I guess he's on the DHS/Acorn/White House mailing list.
Of course this ABC story says
The building's superintendent, Ramiz Berisha, says those who were questioned are Pakistani.
Hot Air or Ace mention something about NBC news talking about an "Iranian threat" last week.
So do we have Iranian backed Pakistanis? You know, a budding nukular country working with an already nukular country.
So like everything in The Funniest End of Civilization Ever, there's teh funny with teh endy.
And yes, I know I got the network wrong both times. Screw them. They get everything wrong about me, from guns to racism, from now on I'm getting everything to do with giving them credit wrong.
I'm gonna start attributing CNN links to WND.
September 10, 2009
For the good of our country, I hope President Obama is smart enough to completely ignore this. Since we're embarking on Teh Funniest End of Civilization Evah, though, I'm afraid that President Obama is going to be all star-struck at the offer of meeting a Hollywood icon.
Is anyone else getting the feeling that Sheen is actually not nearly as smart or together as his TV character?
September 06, 2009
A sample of this literary masterpiece (Not Safe for Work, Home, or Keeping Down Dinner, NSFWHKDD)

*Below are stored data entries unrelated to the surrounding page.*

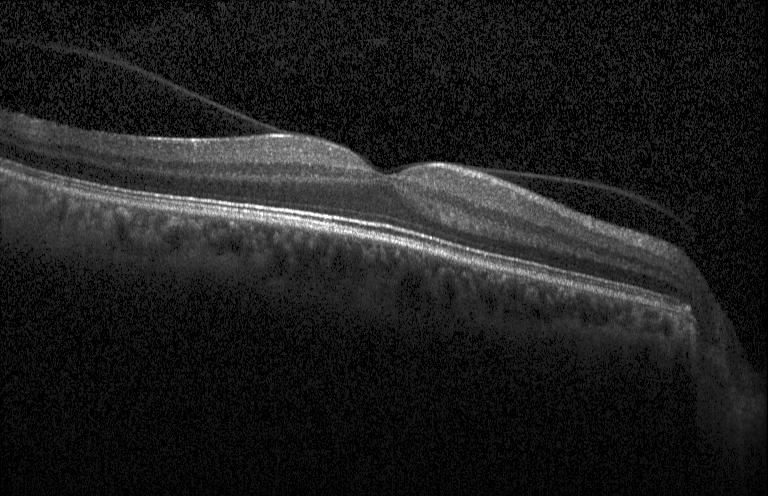

Heidelberg Spectralis OCT system, optical coherence tomography scan.
Finding: no CNV, DME, or drusen.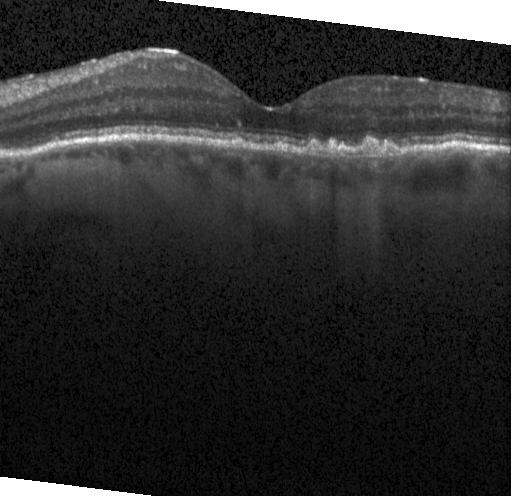
The scan shows sub-RPE drusenoid deposits.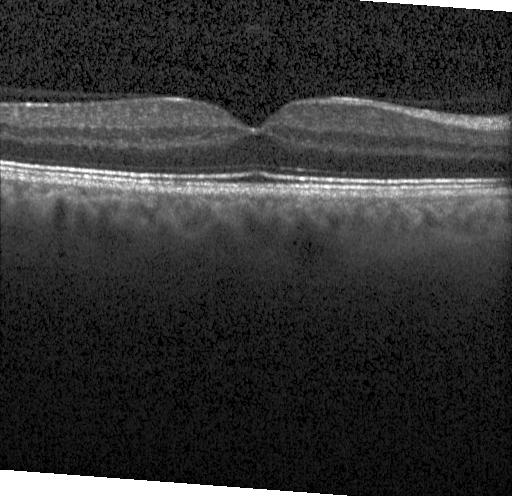

OCT line scan · spectral-domain OCT
This B-scan demonstrates no choroidal neovascularization, no diabetic macular edema, and no drusen.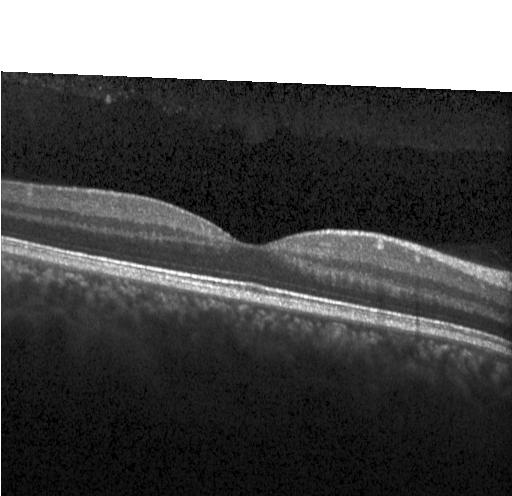

No evidence of choroidal neovascularization, diabetic macular edema, or drusen.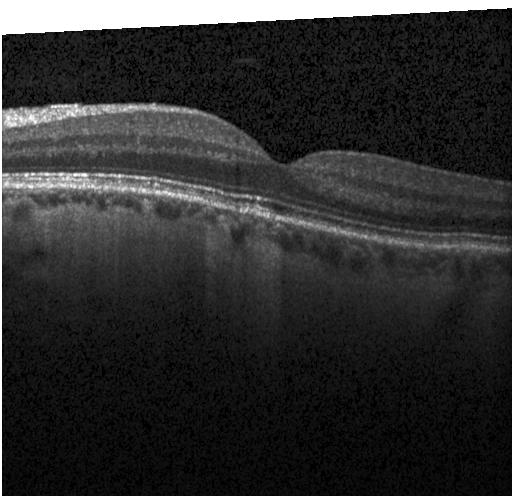

Heidelberg Spectralis · OCT B-scan · spectral-domain optical coherence tomography.
Diagnosis: no choroidal neovascularization, no diabetic macular edema, and no drusen.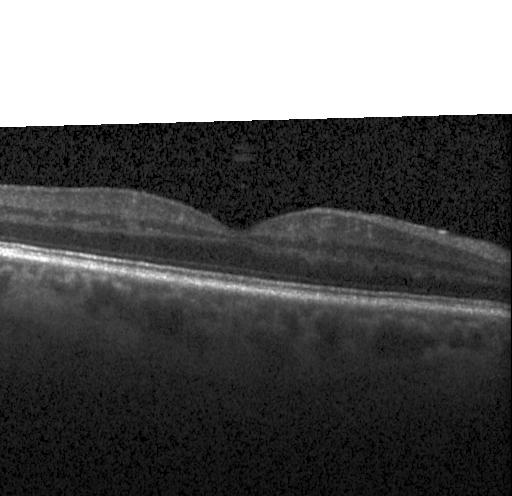

SD-OCT; through the macula; optical coherence tomography B-scan
Macular OCT: neither choroidal neovascularization, diabetic macular edema, nor drusen.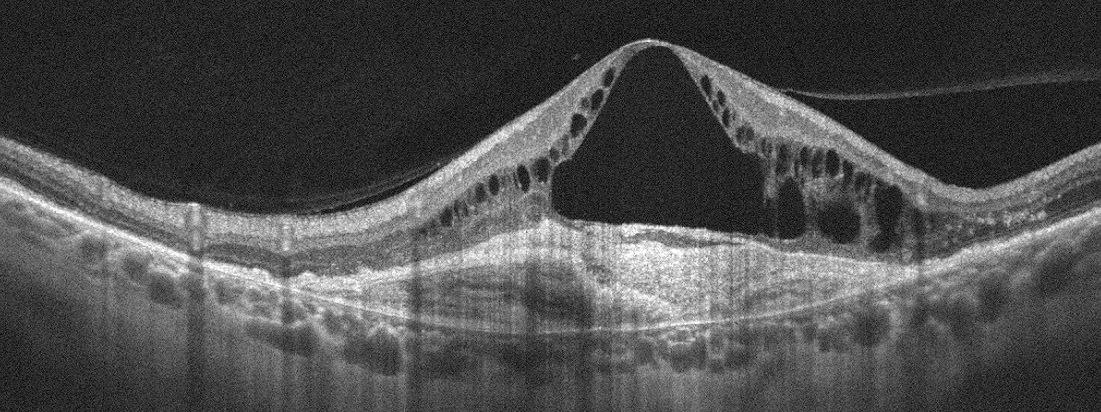

Retinal OCT cross-section showing age-related macular degeneration (AMD).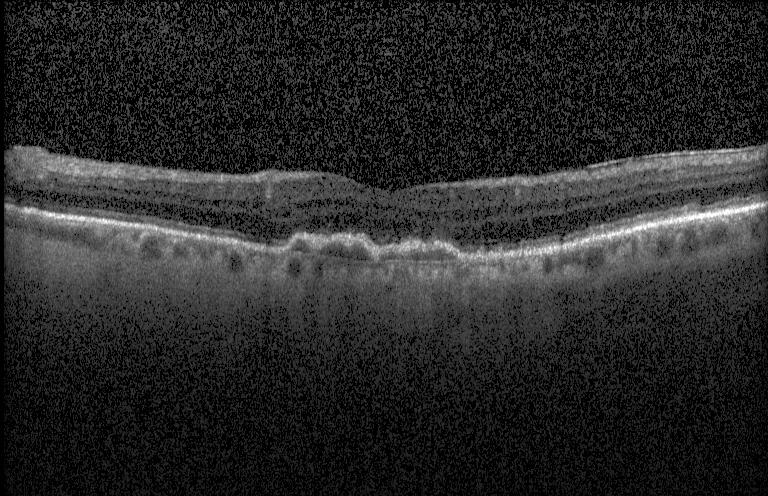

Acquired on a Heidelberg Spectralis, macular scan, spectral-domain OCT, OCT B-scan.
Diagnosis: CNV.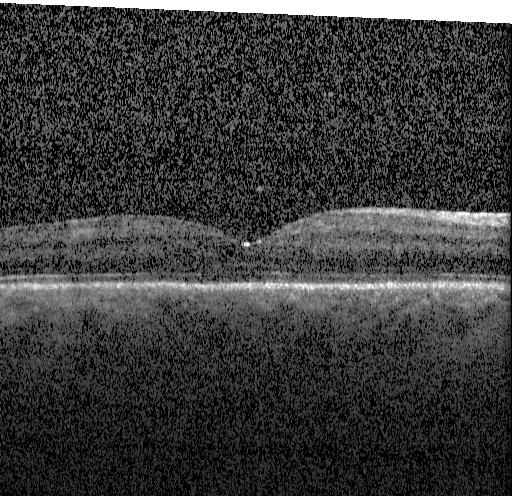

Optical coherence tomography scan. Impression: no choroidal neovascularization, no diabetic macular edema, and no drusen.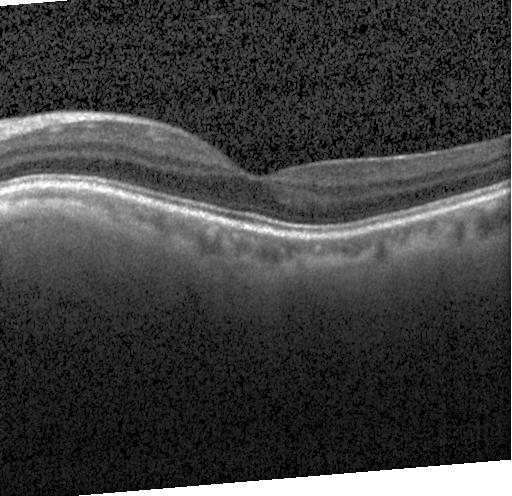
OCT line scan, horizontal scan through the fovea — Macular OCT: neither CNV, DME, nor drusen.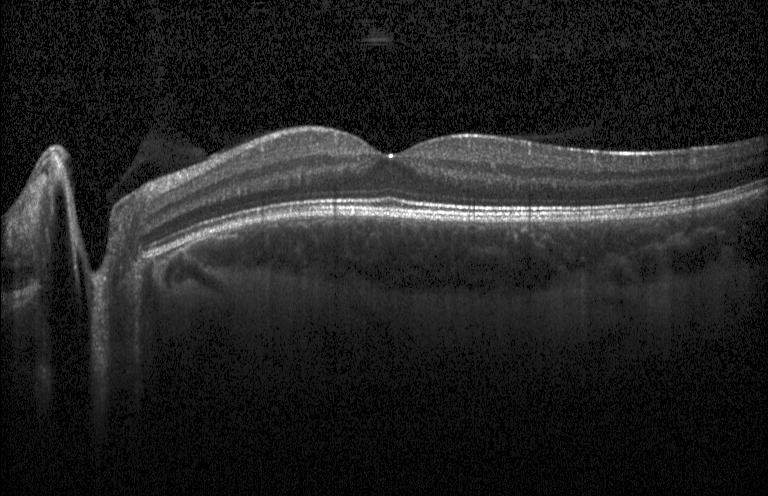 OCT scan showing neither CNV, DME, nor drusen.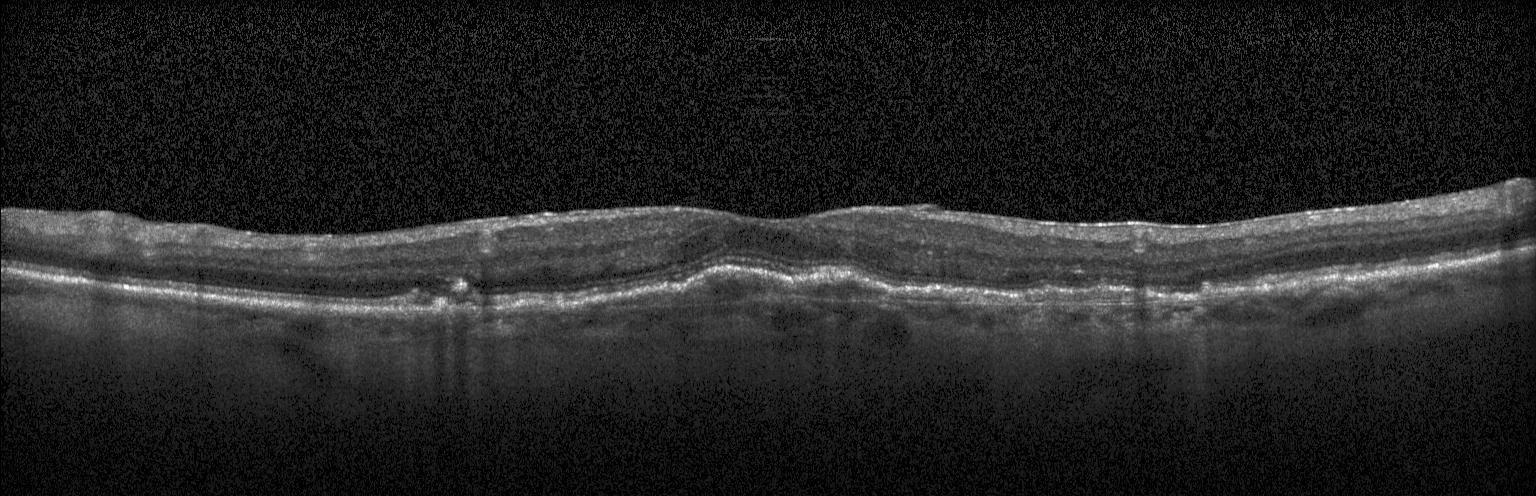
SD-OCT, acquired on a Heidelberg Spectralis, OCT line scan, centered on the fovea
Diagnosis: a choroidal neovascular membrane.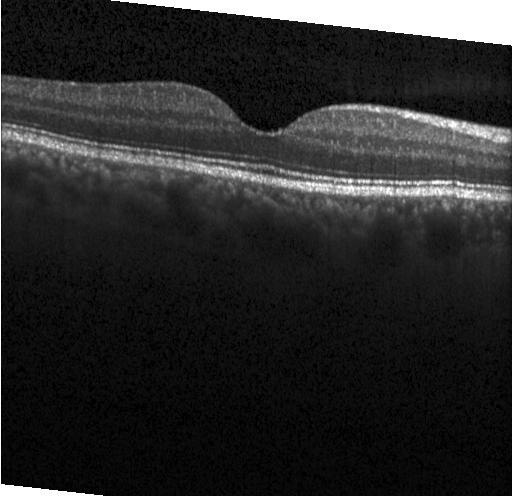

Retinal OCT cross-section · spectral-domain OCT.
Finding: no evidence of choroidal neovascularization, diabetic macular edema, or drusen.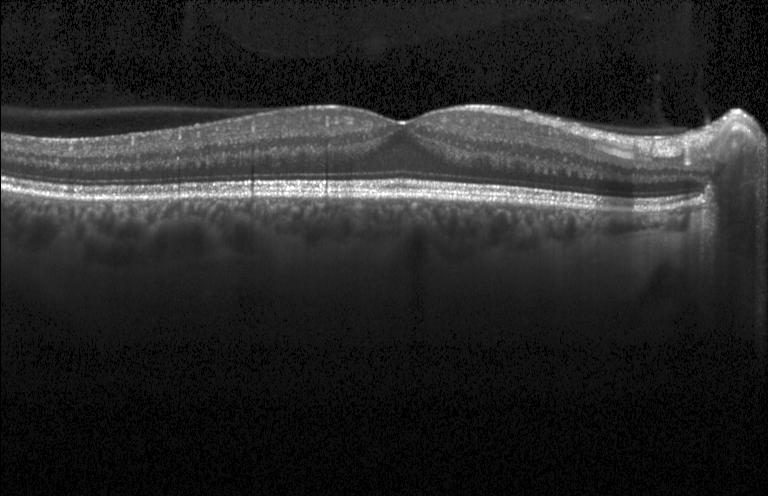
Diagnosis: no CNV, DME, or drusen.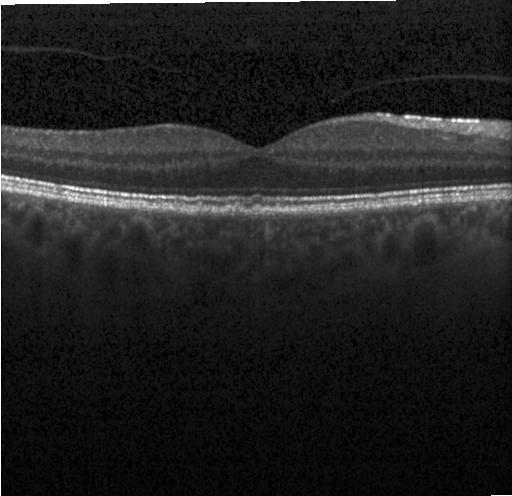
Impression: multiple drusen.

The owner of Topless Robot apparently has more fortitude that I; it appears the he managed to finish the story. I had to stop after the first mention of a growing sapling because I was both gagging and laughing so hard I thought I was going to pass out. I just continued reading the poster's interpretations of the Hobbit on Hobbit on Tree action and I was still laughing so hard that I think I woke my neighbors. Let me conclude that I fully align myself with Topless Robot's closing paragraph:"Ah, and what's this then?" purred dreamy Merry, wrapping a small hand around a curly green bud emerging from the heroic bole. Treebeard made a grumbling sound that Merry took to mean a yes.
And thus, Treebeard's tree-penis has appeared. Oh, by the way, if you imagine John Rhys-Davies doing Treebeard's voice, this whole thing is extra horrible.Pippin, meanwhile, had climbed up to what resembled the Ent's shoulder and was nuzzling under the twiggy beard, stroking bark and whispering something. When Merry's ministrations below made the new budded branch grow and shiver, Pippin started to cheer something encouraging, and brought himself up short in a squeak.This is the Ent version of a reacharound.
One of Treebeard's smaller branches had reached over and wrapped around him. As Pippin clenched a hand in the twigs so as not to fall he felt a smooth and snaky branch carefully stroking his neck, his back, slowly, slowly, around his arse and down between his thighs. "Oh...yes, yes,"
"I am not hurting you, little thing?" asked Treebeard.
"Gods of my ancestors, no....oh! OH!" Pippin cried as the branch tightened in a sensitive spot, gripping and probing at once with many sentient twigs.
I don't know why Merry is taller, and I don't want to know. I do know that I'm officially on Saruman's side -- he can kill all the goddamn Hobbits and Ents he wants. God only knows what horrors he's seen occur in Middle-Earth with his palantir.I just thank God this wasn't a manga contest.